COTONOU (Reuters) - Pirates in the Gulf of Guinea seized two Panamanian-registered ships early on Sunday, staging the second attack there in a week, but released them after being intercepted by a naval boat from Benin.
Piracy is rising in the Gulf of Guinea, although it is not on the scale seen off Somalia, where armed sea-borne gangs are making millions of dollars in ransoms and becoming increasingly violent.
The naval boat's captain Commander Regis Ahoueya told Reuters that a dozen heavily armed pirates had boarded the two ships, which were carrying diesel just off the coast of the west African state of Benin, between 1.30 a.m. and 2 a.m.
"We received the distress alert of the two ships simultaneously, and we immediately went to the scene," he said. "We defeated the pirates and urged the two ships to head back to the coast. They are under our control.
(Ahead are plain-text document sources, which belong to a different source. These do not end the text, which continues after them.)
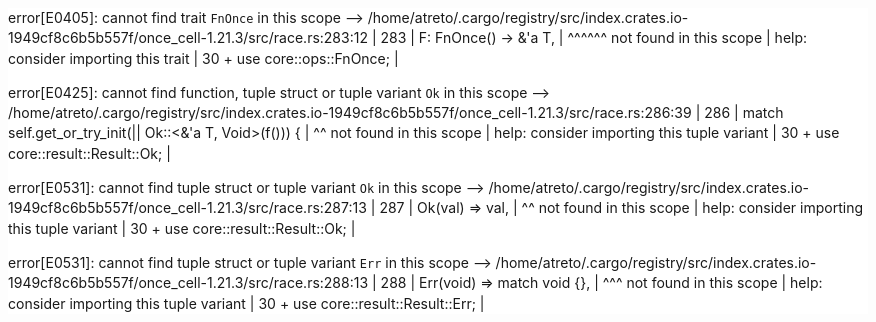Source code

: error[E0405]: cannot find trait `FnOnce` in this scope
   --> /home/atreto/.cargo/registry/src/index.crates.io-1949cf8c6b5b557f/once_cell-1.21.3/src/race.rs:283:12
    |
283 |         F: FnOnce() -> &'a T,
    |            ^^^^^^ not found in this scope
    |
help: consider importing this trait
    |
30  + use core::ops::FnOnce;
    |

error[E0425]: cannot find function, tuple struct or tuple variant `Ok` in this scope
   --> /home/atreto/.cargo/registry/src/index.crates.io-1949cf8c6b5b557f/once_cell-1.21.3/src/race.rs:286:39
    |
286 |         match self.get_or_try_init(|| Ok::<&'a T, Void>(f())) {
    |                                       ^^ not found in this scope
    |
help: consider importing this tuple variant
    |
30  + use core::result::Result::Ok;
    |

error[E0531]: cannot find tuple struct or tuple variant `Ok` in this scope
   --> /home/atreto/.cargo/registry/src/index.crates.io-1949cf8c6b5b557f/once_cell-1.21.3/src/race.rs:287:13
    |
287 |             Ok(val) => val,
    |             ^^ not found in this scope
    |
help: consider importing this tuple variant
    |
30  + use core::result::Result::Ok;
    |

error[E0531]: cannot find tuple struct or tuple variant `Err` in this scope
   --> /home/atreto/.cargo/registry/src/index.crates.io-1949cf8c6b5b557f/once_cell-1.21.3/src/race.rs:288:13
    |
288 |             Err(void) => match void {},
    |             ^^^ not found in this scope
    |
help: consider importing this tuple variant
    |
30  + use core::result::Result::Err;
    |
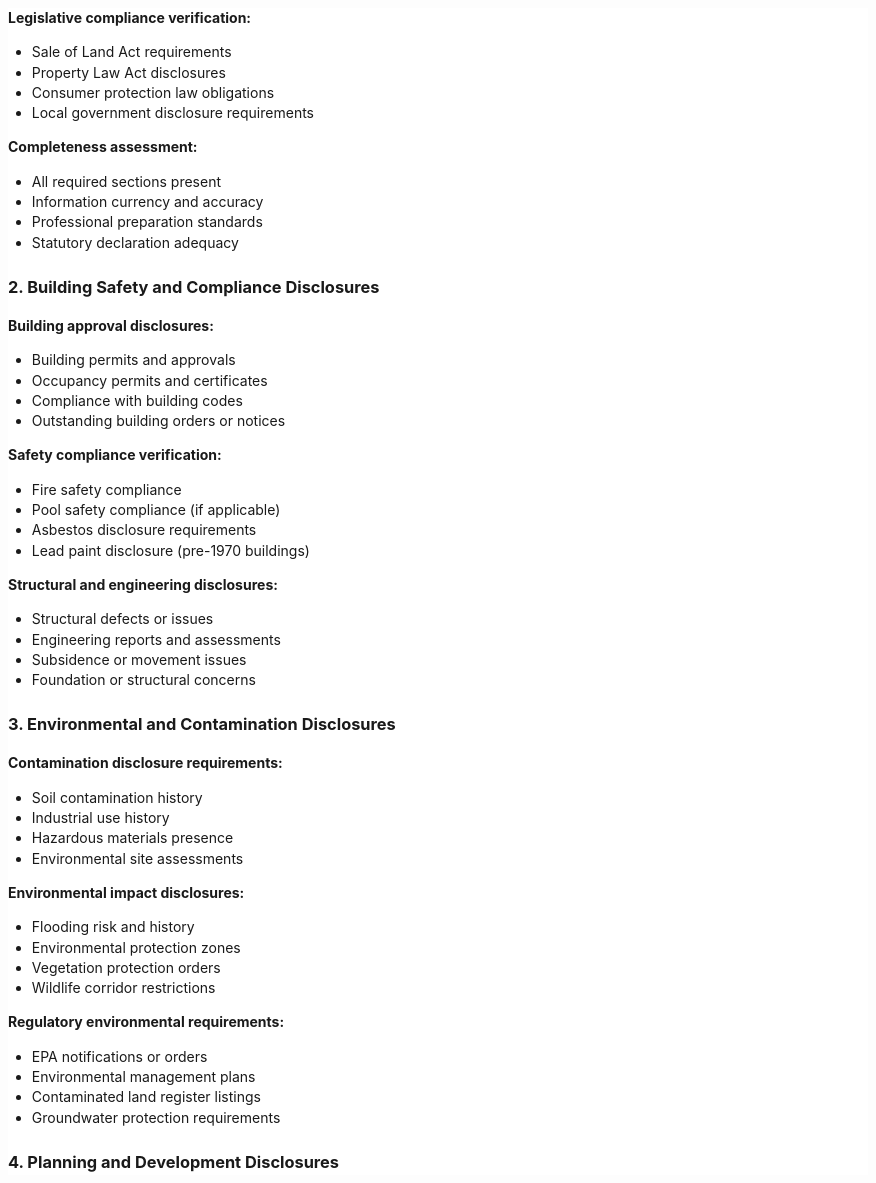 **Legislative compliance verification:**
- Sale of Land Act requirements
- Property Law Act disclosures
- Consumer protection law obligations
- Local government disclosure requirements

**Completeness assessment:**
- All required sections present
- Information currency and accuracy
- Professional preparation standards
- Statutory declaration adequacy

### 2. Building Safety and Compliance Disclosures

**Building approval disclosures:**
- Building permits and approvals
- Occupancy permits and certificates
- Compliance with building codes
- Outstanding building orders or notices

**Safety compliance verification:**
- Fire safety compliance
- Pool safety compliance (if applicable)
- Asbestos disclosure requirements
- Lead paint disclosure (pre-1970 buildings)

**Structural and engineering disclosures:**
- Structural defects or issues
- Engineering reports and assessments
- Subsidence or movement issues
- Foundation or structural concerns

### 3. Environmental and Contamination Disclosures

**Contamination disclosure requirements:**
- Soil contamination history
- Industrial use history
- Hazardous materials presence
- Environmental site assessments

**Environmental impact disclosures:**
- Flooding risk and history
- Environmental protection zones
- Vegetation protection orders
- Wildlife corridor restrictions

**Regulatory environmental requirements:**
- EPA notifications or orders
- Environmental management plans
- Contaminated land register listings
- Groundwater protection requirements

### 4. Planning and Development Disclosures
The worst would have happened if we'd got there even a few minutes later."
Stretching from Guinea on Africa's northwestern tip down to Angola in the south, the Gulf spans a dozen countries and is a growing source of oil, cocoa and metals to the world's markets.
While piracy has yet to hit the levels seen off Somalia, it is likely to intensify further unless the region's weak naval and coastguard defences are beefed up.
Last Sunday, pirates attacked an Italian tanker carrying a cargo of diesel fuel off Benin, making off with some goods but leaving the crew unharmed. A few days before that, pirates released a Greek-owned, Liberia-flagged tanker they had seized, also off the coast of Benin.